++++ Records shown

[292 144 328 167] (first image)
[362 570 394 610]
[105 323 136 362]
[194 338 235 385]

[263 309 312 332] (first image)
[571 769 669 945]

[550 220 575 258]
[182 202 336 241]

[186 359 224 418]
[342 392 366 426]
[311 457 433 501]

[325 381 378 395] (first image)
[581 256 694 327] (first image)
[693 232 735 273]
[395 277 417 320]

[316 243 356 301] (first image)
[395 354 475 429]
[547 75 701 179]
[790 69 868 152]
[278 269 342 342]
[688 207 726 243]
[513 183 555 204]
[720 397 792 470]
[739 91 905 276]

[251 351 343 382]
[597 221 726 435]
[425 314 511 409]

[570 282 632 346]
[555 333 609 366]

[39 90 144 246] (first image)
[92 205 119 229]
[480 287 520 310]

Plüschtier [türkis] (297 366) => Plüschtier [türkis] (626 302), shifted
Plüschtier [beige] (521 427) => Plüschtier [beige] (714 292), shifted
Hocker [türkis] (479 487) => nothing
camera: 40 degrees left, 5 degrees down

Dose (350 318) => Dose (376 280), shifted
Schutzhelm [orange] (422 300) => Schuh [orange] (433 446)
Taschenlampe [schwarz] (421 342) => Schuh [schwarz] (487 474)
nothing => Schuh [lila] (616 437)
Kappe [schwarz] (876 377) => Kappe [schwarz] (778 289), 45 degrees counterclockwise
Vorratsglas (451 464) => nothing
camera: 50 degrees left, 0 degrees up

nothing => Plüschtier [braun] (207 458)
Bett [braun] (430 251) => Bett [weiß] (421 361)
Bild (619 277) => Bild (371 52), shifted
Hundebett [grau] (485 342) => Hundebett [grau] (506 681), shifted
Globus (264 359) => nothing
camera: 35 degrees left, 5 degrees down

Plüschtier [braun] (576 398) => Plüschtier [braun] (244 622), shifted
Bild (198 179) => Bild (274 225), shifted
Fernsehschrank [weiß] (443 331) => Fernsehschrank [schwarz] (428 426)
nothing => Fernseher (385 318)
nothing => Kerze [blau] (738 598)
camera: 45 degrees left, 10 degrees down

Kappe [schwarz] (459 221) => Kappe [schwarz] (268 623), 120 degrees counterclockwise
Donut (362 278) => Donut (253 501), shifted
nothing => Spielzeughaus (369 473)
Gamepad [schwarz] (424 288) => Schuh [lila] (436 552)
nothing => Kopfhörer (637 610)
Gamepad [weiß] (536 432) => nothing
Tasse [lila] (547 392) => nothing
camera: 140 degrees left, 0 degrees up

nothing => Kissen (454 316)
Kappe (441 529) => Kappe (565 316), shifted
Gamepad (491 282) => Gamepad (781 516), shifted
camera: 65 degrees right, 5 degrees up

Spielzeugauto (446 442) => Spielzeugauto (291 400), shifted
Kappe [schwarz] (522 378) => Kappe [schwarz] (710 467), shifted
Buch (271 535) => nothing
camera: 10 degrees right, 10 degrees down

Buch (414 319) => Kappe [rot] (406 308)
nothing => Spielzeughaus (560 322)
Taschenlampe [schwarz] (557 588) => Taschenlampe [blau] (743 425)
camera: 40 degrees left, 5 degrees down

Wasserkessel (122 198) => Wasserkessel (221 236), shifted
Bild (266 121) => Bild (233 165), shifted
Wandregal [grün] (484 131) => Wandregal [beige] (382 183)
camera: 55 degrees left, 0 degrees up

++++++++

**The task:** Once you find the line with "[105 323 136 362]" in the entries above, output it and each line after it up to and including the line with "Hocker [türkis] (479 487) => nothing", and nothing else.

**Result below:**
[105 323 136 362]
[194 338 235 385]

[263 309 312 332] (first image)
[571 769 669 945]

[550 220 575 258]
[182 202 336 241]

[186 359 224 418]
[342 392 366 426]
[311 457 433 501]

[325 381 378 395] (first image)
[581 256 694 327] (first image)
[693 232 735 273]
[395 277 417 320]

[316 243 356 301] (first image)
[395 354 475 429]
[547 75 701 179]
[790 69 868 152]
[278 269 342 342]
[688 207 726 243]
[513 183 555 204]
[720 397 792 470]
[739 91 905 276]

[251 351 343 382]
[597 221 726 435]
[425 314 511 409]

[570 282 632 346]
[555 333 609 366]

[39 90 144 246] (first image)
[92 205 119 229]
[480 287 520 310]

Plüschtier [türkis] (297 366) => Plüschtier [türkis] (626 302), shifted
Plüschtier [beige] (521 427) => Plüschtier [beige] (714 292), shifted
Hocker [türkis] (479 487) => nothing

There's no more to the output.